El curso 1927-1928 fue el primer año que trabajó en la Academia. El contrato de enseñanza se fue renovando anualmente, a satisfacción mutua, tal vez hasta 1933 |# 52|. Don Josemaría daba sus clases en el turno de la tarde. El resto del día se hallaba sumergido en tareas propias de su ministerio y en otras ocupaciones de la capellanía del Patronato. Hasta en los cortos ratos libres, antes y después de las clases, hacía apostolado con los estudiantes. Mariano Trueba lo describe, bajo esta faceta de su vigor apostólico, como «un hombre dinámico, de aspecto fuerte y buen color en el rostro. Muy directo en el trato, y con deseo de meterse en la vida de todos» |# 53|.

Al salir de la Academia algunos estudiantes le acompañaban un trecho del camino hacia su casa, charlando de toda clase de temas. Cierto día uno de ellos le objetó que era imposible seguir creyendo mientras hubiera sacerdotes que burlaban la religión con su doble vida, negando, con su conducta, lo que predicaban en público. A lo que le replicó don Josemaría, con bella imagen, que el sacerdocio era un licor valiosísimo, que lo mismo puede ir envasado en una vasija de porcelana que en una de barro |# 54|.

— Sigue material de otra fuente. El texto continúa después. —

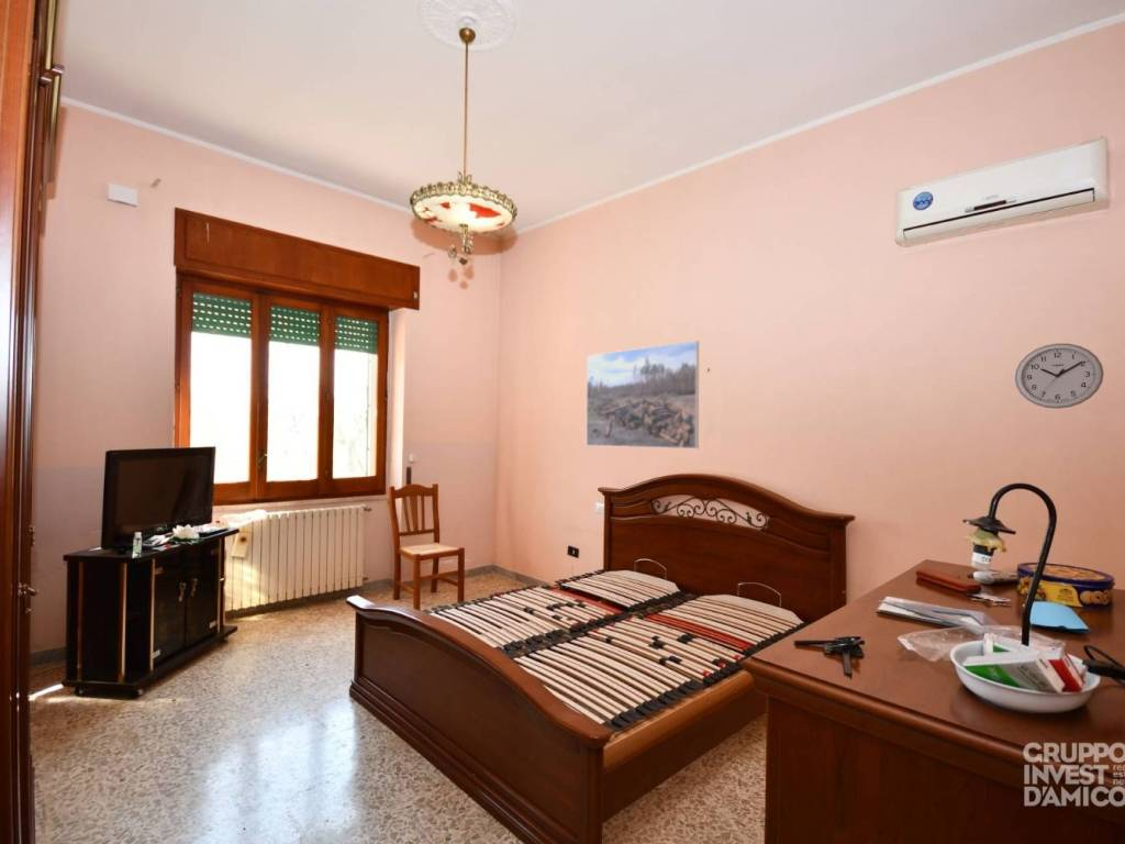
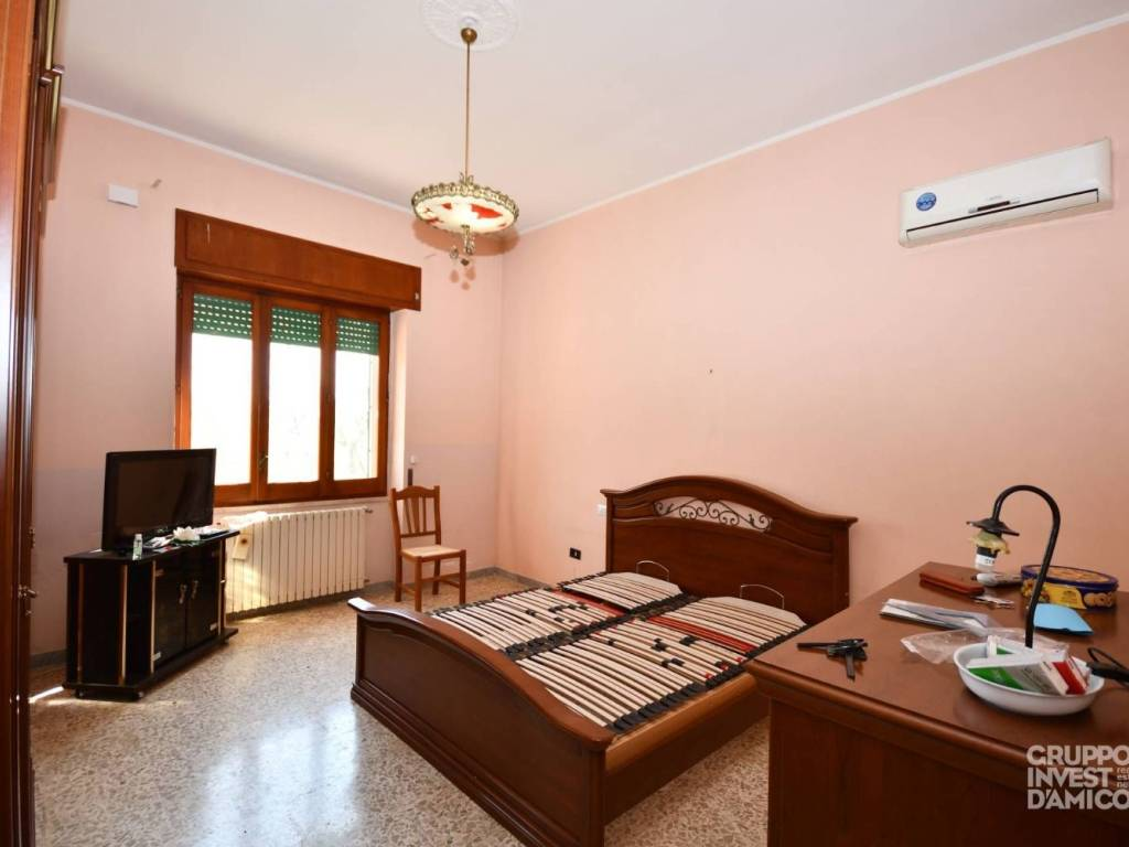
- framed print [586,340,700,449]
- wall clock [1014,342,1105,410]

Las disposiciones interiores de aquel profesor sacerdote eran tan transparentes para sus discípulos que, guardando las distancias propias de la docencia, le trataban como amigo y compañero. Les impresionaba la pulcritud de su aspecto y la elegancia de sus modales. Grande fue, pues, la sorpresa de los alumnos cuando un día se presentó en clase con la sotana toda manchada de blanco. Algo raro debía haberle ocurrido para no tener tiempo de cepillarse. Le tiraron de la lengua —refiere Mariano Trueba— y les contó lo sucedido. Venía en la plataforma del tranvía cuando notó que un obrero albañil, con un mono manchado de cal, se le iba acercando con una aviesa intención, que el sacerdote adivinó en su mirada. Y, adelantándose a su propósito, se le abrazó estrechamente mientras le desarmaba diciendo: ¡Ven aquí, hijo mío, rebózate conmigo!; ¡¿te has quedado a gusto?! |# 55|.

«En mi interior —refiere Mariano Trueba— pensaba yo que aquello sólo era posible hacerlo si D. Josemaría era un santo, y así lo comenté con mis compañeros» |# 56|.

Mayor asombro les produjo el comentario de uno de los profesores que enseñaban en la Academia. Por lo visto, aquel joven sacerdote aragonés, de porte distinguido y doctoral, alternaba la explicación del Codex y las Pandectas con las visitas a pobres y enfermos en barriadas miserables. Se lo creyeron a medias y, sobre si era o no cierto, hicieron apuestas. Siguiéndole a escondidas fueron a parar al extremo norte, al barrio de Tetuán de las Victorias; y, otro día, al arrabal del pueblo de Vallecas, al sur |# 57|.